Tidak ada yang lebih menjelaskan fenomena aneh ini selain kenyataan bahwa sebagian umat Islam benci Jokowi. Sebagai alternatifnya, mereka berpaling kepada Prabowo. Namun apa yang membuat mereka membenci Jokowi?

Lagi-lagi tidak ada jawaban yang memuaskan. Yang paling mungkin terjadi adalah keberhasilan operator politik Prabowo memelintir kebecian terhadap Jokowi yang awalnya kecil menjadi besar. Lakon "petruk dadi ratu" yang hidup dalam alam pikiran Jawa dimanipulasi sedemikian rupa sehingga dijadikan patokan kultural. Berdasarkan patokan ini, Jokowi yang bukan berasal dari trah elit politik Indonesia dianggap tidak becus berkuasa.

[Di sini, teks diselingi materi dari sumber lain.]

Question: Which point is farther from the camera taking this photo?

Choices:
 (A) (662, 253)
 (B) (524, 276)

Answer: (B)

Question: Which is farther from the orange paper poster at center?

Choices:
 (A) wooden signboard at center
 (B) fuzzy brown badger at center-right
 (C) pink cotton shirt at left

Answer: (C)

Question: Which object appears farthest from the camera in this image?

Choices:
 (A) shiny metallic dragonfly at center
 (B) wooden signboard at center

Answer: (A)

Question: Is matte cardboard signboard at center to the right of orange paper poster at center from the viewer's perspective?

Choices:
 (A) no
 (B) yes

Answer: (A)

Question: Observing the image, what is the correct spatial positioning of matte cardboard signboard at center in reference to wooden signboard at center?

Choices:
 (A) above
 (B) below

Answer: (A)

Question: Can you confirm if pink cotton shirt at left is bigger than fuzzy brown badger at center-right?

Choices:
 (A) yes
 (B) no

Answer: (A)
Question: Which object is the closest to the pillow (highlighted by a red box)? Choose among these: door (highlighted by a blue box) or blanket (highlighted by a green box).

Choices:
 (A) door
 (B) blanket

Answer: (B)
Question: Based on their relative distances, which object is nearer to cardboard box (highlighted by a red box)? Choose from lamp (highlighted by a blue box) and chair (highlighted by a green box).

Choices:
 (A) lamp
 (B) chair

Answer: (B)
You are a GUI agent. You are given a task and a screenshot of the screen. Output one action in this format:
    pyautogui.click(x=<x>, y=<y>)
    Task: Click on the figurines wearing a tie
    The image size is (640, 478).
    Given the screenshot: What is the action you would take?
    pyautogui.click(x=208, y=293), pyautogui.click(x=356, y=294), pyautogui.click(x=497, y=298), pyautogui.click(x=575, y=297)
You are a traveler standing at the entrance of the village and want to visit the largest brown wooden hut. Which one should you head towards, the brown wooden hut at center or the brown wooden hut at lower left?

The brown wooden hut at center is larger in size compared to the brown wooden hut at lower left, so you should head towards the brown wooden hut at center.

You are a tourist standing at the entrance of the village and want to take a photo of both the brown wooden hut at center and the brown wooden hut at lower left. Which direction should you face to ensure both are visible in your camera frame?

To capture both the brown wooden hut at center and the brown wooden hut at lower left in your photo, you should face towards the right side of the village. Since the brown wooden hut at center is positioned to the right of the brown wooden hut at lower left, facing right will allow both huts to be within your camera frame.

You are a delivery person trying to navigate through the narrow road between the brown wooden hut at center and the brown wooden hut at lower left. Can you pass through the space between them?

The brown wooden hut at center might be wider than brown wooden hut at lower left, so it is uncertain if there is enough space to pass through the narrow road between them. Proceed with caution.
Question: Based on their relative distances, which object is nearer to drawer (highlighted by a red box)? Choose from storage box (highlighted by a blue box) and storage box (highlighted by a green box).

Tentu bukan kebetulan jika para pendukung Prabowo adalah anak-anak Orde Baru yang kebingungan dengan Indonesia pasca-Soeharto. Mereka hanya menangkap satu sisi dari Orde Baru, yaitu stabilitas, tetapi nyaris tidak mengerti apa yang sesungguhnya terjadi secara keseluruhan. Oleh karena itu, ketika Prabowo datang menawarkan ilusi tentang kepastian, mereka menyambutnya sebagai macan Asia yang ditunggu-tunggu.

Melihat arus psiko-politis ini, Prabowo menggandeng kekuatan Islam politik sebagai sekutunya. Hal ini tidak sulit karena sejatinya dia hanya melanjutkan apa yang telah dilakukan oleh mantan mertuanya sejak awal 1990-an. "Dandang ketemu tutup", maka jadilah!